▶ [What is required]: Every line of the data is to be transcribed without error.
Data excerpts Block Start
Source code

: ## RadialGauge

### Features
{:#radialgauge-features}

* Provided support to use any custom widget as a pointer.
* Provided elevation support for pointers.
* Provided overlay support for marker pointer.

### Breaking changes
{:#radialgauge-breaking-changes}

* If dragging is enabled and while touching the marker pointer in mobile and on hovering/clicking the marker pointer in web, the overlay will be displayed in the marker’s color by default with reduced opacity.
Data excerpts Block End
▶ [Task solution]:
Source code

: ## RadialGauge

### Features
{:#radialgauge-features}

* Provided support to use any custom widget as a pointer.
* Provided elevation support for pointers.
* Provided overlay support for marker pointer.

### Breaking changes
{:#radialgauge-breaking-changes}

* If dragging is enabled and while touching the marker pointer in mobile and on hovering/clicking the marker pointer in web, the overlay will be displayed in the marker’s color by default with reduced opacity.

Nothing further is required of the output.